Rapporto,serve impegno su diseguaglianze sociali e cambio clima

Redazione ANSA ROMA

La capacità futura dell'uomo di procurarsi nutrimento è "a rischio a causa delle accresciute pressioni sulle risorse naturali, il crescere della diseguaglianza sociale e la minaccia del cambio climatico". Il monito giunge dal rapporto Fao "The Future of food and agriculture: trends and challenges", pubblicato  nel quale si sottolinea come "Senza ulteriori sforzi per promuovere lo sviluppo delle popolazioni povere, ridurre le diseguaglianze e proteggere le persone vulnerabili, 653 milioni di persone saranno ancora sottonutrite nel 2030".

Sebbene siano stati fatti significativi progressi nella lotta a fame e malnutrizione negli ultimi trenta anni - aggiunge il rapporto - "l'aumento della produzione alimentare e la crescita economica sono spesso avvenuti con costi pesanti per l'ambiente naturale".

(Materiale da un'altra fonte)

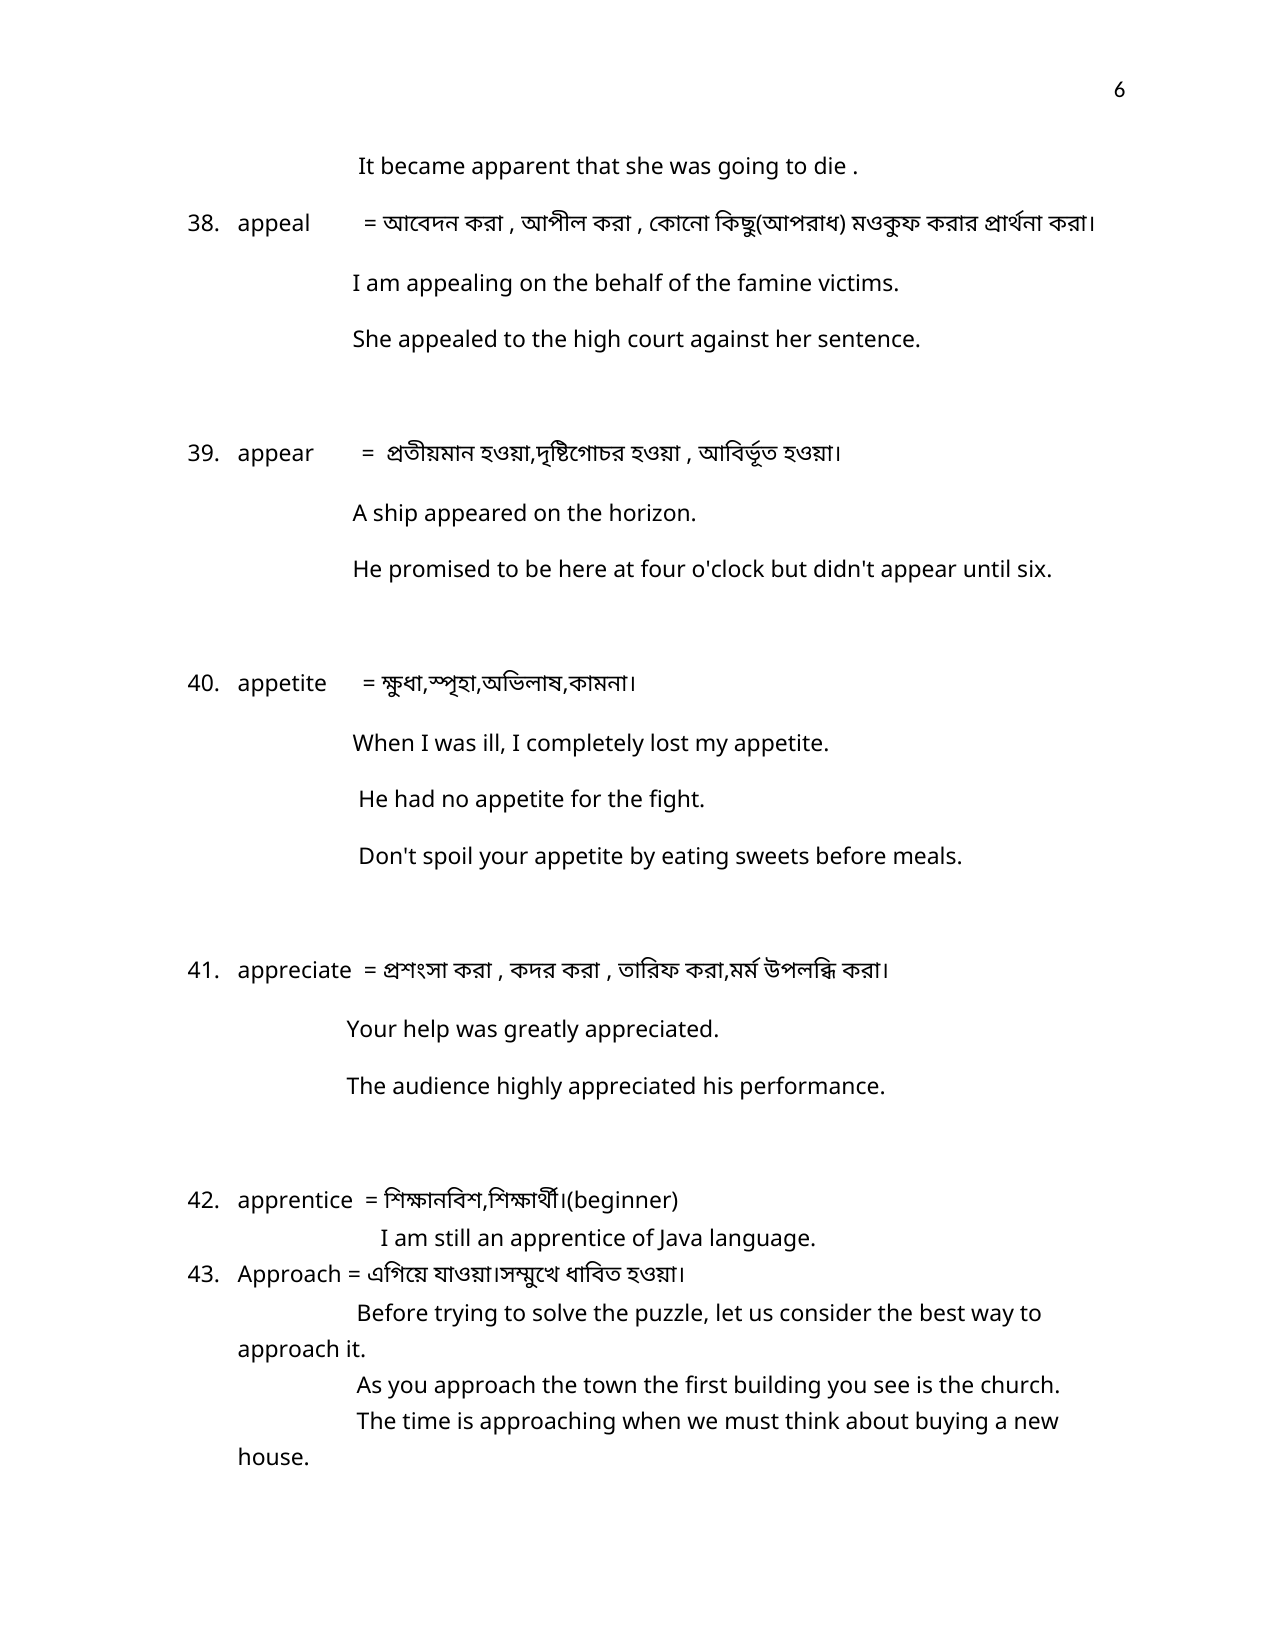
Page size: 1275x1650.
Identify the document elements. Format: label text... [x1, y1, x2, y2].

text Your help was greatly appreciated. [150, 1013, 1125, 1044]
list I am still an apprentice of Java language. [237, 1222, 1125, 1254]
text It became apparent that she was going to die . [150, 150, 1125, 181]
list appreciate = প্রশংসা করা , কদর করা , তারিফ করা,মর্ম উপলব্ধি করা। [187, 953, 1125, 987]
text A ship appeared on the horizon. [150, 496, 1125, 528]
text She appealed to the high court against her sentence. [150, 323, 1125, 354]
list appetite = ক্ষুধা,স্পৃহা,অভিলাষ,কামনা। [187, 667, 1125, 701]
text Don't spoil your appetite by eating sweets before meals. [150, 840, 1125, 871]
list appear = প্রতীয়মান হওয়া,দৃষ্টিগোচর হওয়া , আবির্ভূত হওয়া। [187, 437, 1125, 471]
list Before trying to solve the puzzle, let us consider the best way to approach it. [237, 1297, 1125, 1364]
text I am appealing on the behalf of the famine victims. [150, 266, 1125, 298]
text When I was ill, I completely lost my appetite. [150, 726, 1125, 758]
list appeal = আবেদন করা , আপীল করা , কোনো কিছু(আপরাধ) মওকুফ করার প্রার্থনা করা। [187, 207, 1125, 241]
list The time is approaching when we must think about buying a new house. [237, 1405, 1125, 1472]
list Approach = এগিয়ে যাওয়া।সম্মুখে ধাবিত হওয়া। [187, 1258, 1125, 1292]
list As you approach the town the first building you see is the church. [237, 1369, 1125, 1400]
text He had no appetite for the fight. [150, 783, 1125, 814]
list apprentice = শিক্ষানবিশ,শিক্ষার্থী।(beginner) [187, 1183, 1125, 1217]
text He promised to be here at four o'clock but didn't appear until six. [150, 553, 1125, 584]
text The audience highly appreciated his performance. [150, 1070, 1125, 1101]
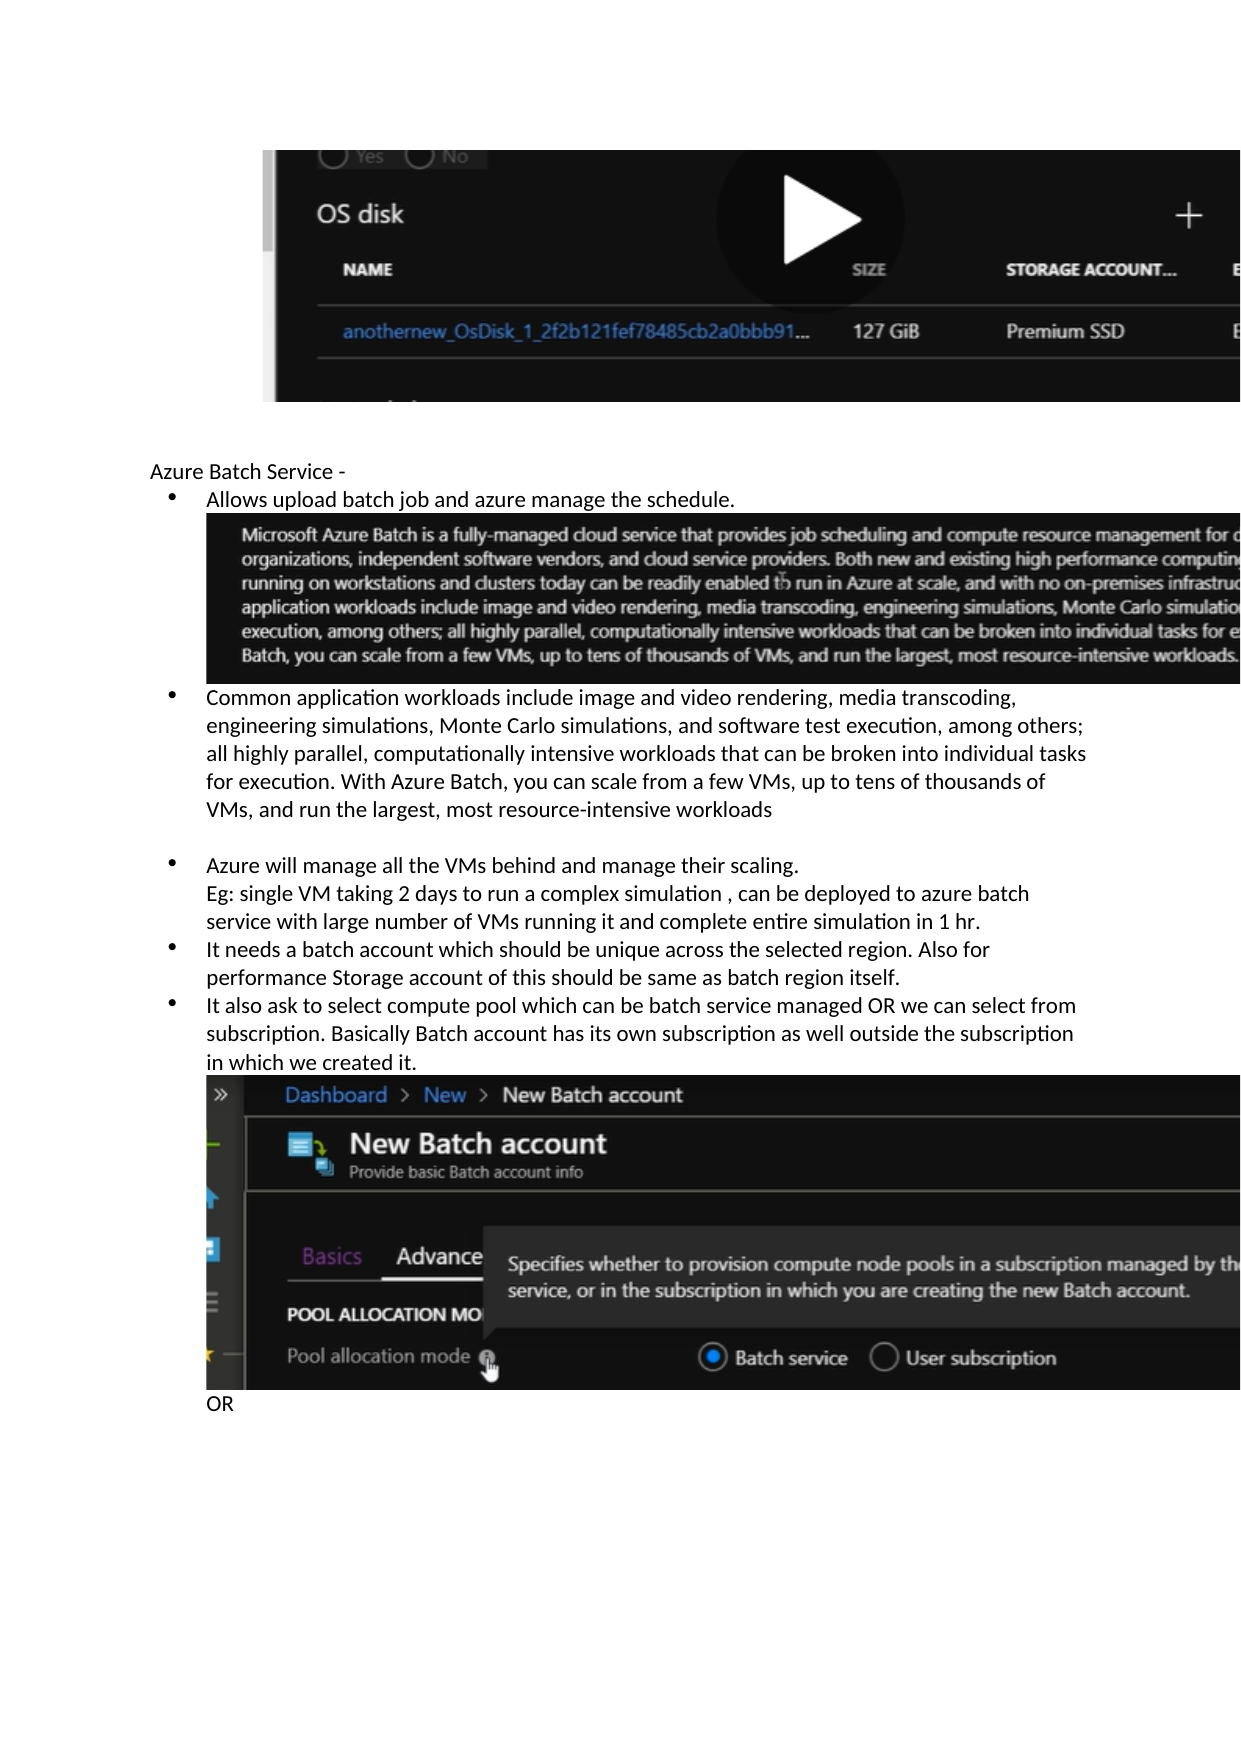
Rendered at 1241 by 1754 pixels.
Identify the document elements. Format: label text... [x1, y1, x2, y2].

text Eg: single VM taking 2 days to run a complex simulation , can be deployed to azure batch service with large number of VMs running it and complete entire simulation in 1 hr. [206, 879, 1090, 936]
text OR [206, 1390, 1090, 1417]
list It also ask to select compute pool which can be batch service managed OR we can select from subscription. Basically Batch account has its own subscription as well outside the subscription in which we created it. [169, 992, 1090, 1076]
list It needs a batch account which should be unique across the selected region. Also for performance Storage account of this should be same as batch region itself. [169, 936, 1090, 992]
list Allows upload batch job and azure manage the schedule. [169, 485, 1090, 513]
picture [206, 1075, 1241, 1390]
list Azure will manage all the VMs behind and manage their scaling. [169, 851, 1090, 879]
text Azure Batch Service - [150, 457, 1090, 485]
picture [262, 150, 1241, 402]
picture [206, 513, 1241, 684]
list Common application workloads include image and video rendering, media transcoding, engineering simulations, Monte Carlo simulations, and software test execution, among others; all highly parallel, computationally intensive workloads that can be broken into individual tasks for execution. With Azure Batch, you can scale from a few VMs, up to tens of thousands of VMs, and run the largest, most resource-intensive workloads [169, 683, 1090, 823]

Di conseguenza, "le capacità del pianeta potrebbero essere superate se continuano le tendenze attuali" - osserva il direttore generale della Fao José Graziano da Silva nella sua introduzione al rapporto.

La Fao stima che nel 2050 la popolazione mondiale sarà arrivata a circa 10 miliardi e la domanda globale di cibo sarà aumentata del 50% rispetto i livelli attuali, intensificando le pressioni sulle risorse naturali già stressate. Ci sarà anche uno spostamento delle diete, a causa del maggior benessere, verso più carne, frutta, verdura e cibo trasformato e tutto questo non farà che accrescere lo stress sulle risorse naturali, oltre al fatto che peserà la minaccia del cambiamento climatico.

Sulla base di questo scenario, sarà possibile venire incontro alla crescente domanda di cibo solo con "maggiori cambiamenti".

Servono dunque - conclude la Fao - più investimenti in agricoltura e sistemi dell'agrifood, così come maggiori risorse dedicate a ricerca e sviluppo, per promuovere innovazione, aumento sostenibile della produzione e trovare soluzioni a sfide come la scarsità di acqua e il cambio climatico. (ANSA).